Reservoir characterization and geoexchange system design to feed an innovative CO2 heat pump
Client: Nuovo Pignone, GE
Location: Balanzano (Perugia), Italy
The objective of this study was to evaluate the possibility of using a geoexchange system to satisfy the thermal energy demand for heating using a transcritical cycle heat pump (carbon dioxide as refrigerant), included in a natural gas reducing station.
- Technical feasibility of geoexchange systems connected to a transcritical heat pump (innovative application)
- Optimization of the system in different functioning conditions:
- Only heat extraction (to feed the heat pump)

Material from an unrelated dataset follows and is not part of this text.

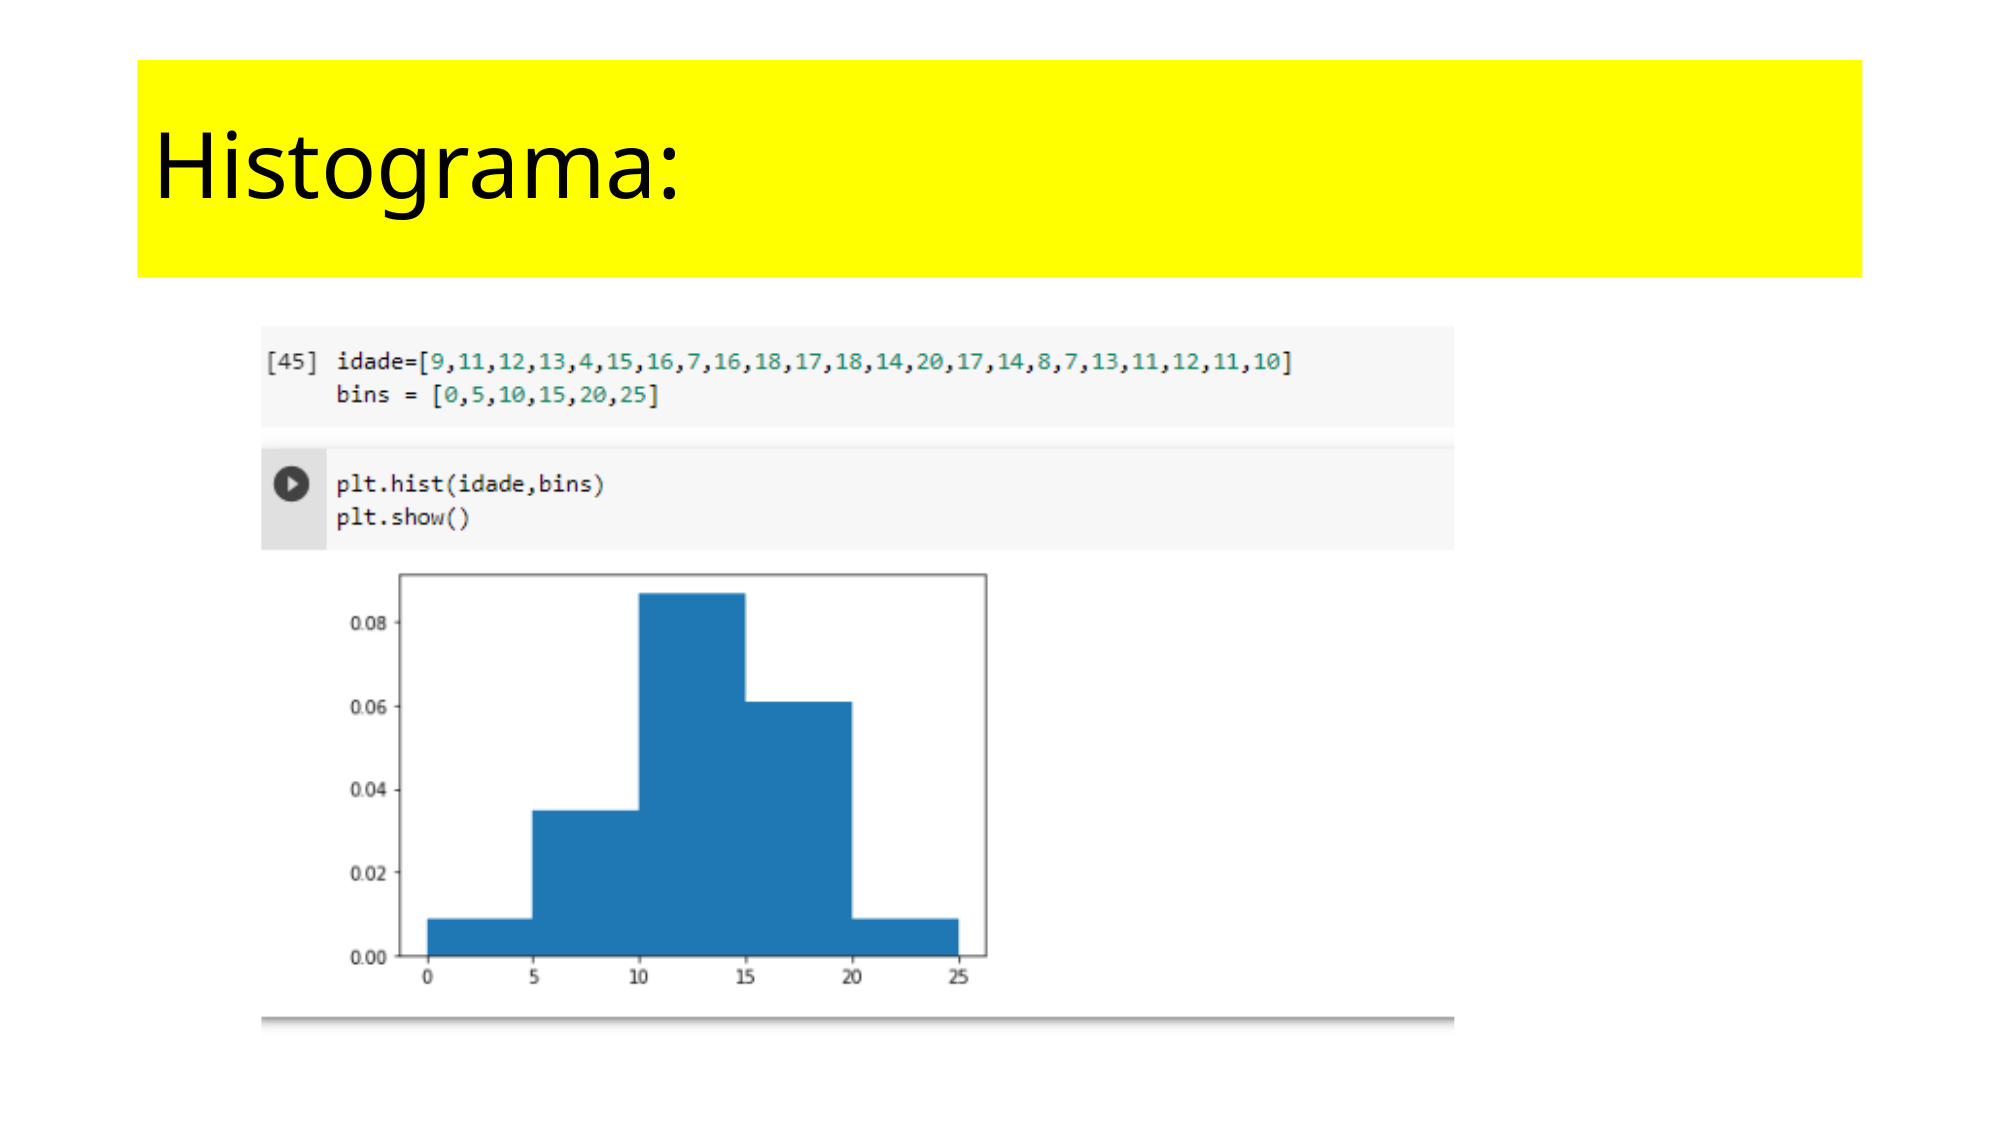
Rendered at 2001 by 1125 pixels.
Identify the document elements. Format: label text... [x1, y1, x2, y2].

title Histograma: [137, 59, 1863, 278]
picture [261, 316, 1455, 1088]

- Heat extraction and re-injection (heat received from gas reducing station).
Coupling of geoexchanger and innovative transcritical cycle heat pump
- Geological and hydrogeological site characterization;
- Geostatistical model of the thermal conductivity of the geothermal reservoir (using GeoMS);
- Identification of the possible geoexchange systems and design of the geothermal field;
- Thermal flow simulation of the geoexchange system (using FEFLOW);
- Sensitivity analysis of the design hypothesis and of the examined options.
Operating mode: heating
Thermal power at the evaporator: 332 kW
Fluid flow rate 62 m3/h
Geoexchange system inlet temperature 3°C
Geoexchange system outlet temperature 8°C
Closed loop geoexchange system consisting of 200 geothermal probes of 150 m depth, spaced 6 m one from the other.
The numerical simulation showed that the required inlet temperature of the heat pump (>= 3°C) cannot be provided during the whole functioning period.
Therefore, it was studied the alternative of a summer recharge of the ground, by injecting the residual heat of the reducing station. Such solution can lead to an increase of 0.5 ºC in the ground surrounding the heat exchanger, assuring the functioning of the heat pump for the entire winter season.